EXERCISE GOAL » Retype the stretch from the line that contains "帯留めを長持ちさせるためには、適切な収納方法" through the line that contains "天然石の帯留めの購入方法", line for line with no changes.

-- RECORDS PROVIDED follows --

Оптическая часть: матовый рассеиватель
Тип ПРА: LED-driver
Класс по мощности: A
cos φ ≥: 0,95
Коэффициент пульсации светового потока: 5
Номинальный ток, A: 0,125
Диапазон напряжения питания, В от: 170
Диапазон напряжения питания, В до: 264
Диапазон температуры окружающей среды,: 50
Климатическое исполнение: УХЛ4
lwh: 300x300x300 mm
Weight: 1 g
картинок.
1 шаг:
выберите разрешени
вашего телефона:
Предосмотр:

-- RECORDS PROVIDED concluded --
-- RECORDS PROVIDED follows --

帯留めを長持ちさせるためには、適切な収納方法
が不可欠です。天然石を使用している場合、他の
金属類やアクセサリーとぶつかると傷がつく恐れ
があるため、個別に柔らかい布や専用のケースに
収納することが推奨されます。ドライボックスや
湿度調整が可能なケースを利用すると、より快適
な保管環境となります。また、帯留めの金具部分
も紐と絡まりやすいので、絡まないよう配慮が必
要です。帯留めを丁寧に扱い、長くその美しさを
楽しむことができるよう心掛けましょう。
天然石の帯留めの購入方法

-- RECORDS PROVIDED concluded --

FINISHED EXERCISE »
帯留めを長持ちさせるためには、適切な収納方法
が不可欠です。天然石を使用している場合、他の
金属類やアクセサリーとぶつかると傷がつく恐れ
があるため、個別に柔らかい布や専用のケースに
収納することが推奨されます。ドライボックスや
湿度調整が可能なケースを利用すると、より快適
な保管環境となります。また、帯留めの金具部分
も紐と絡まりやすいので、絡まないよう配慮が必
要です。帯留めを丁寧に扱い、長くその美しさを
楽しむことができるよう心掛けましょう。
天然石の帯留めの購入方法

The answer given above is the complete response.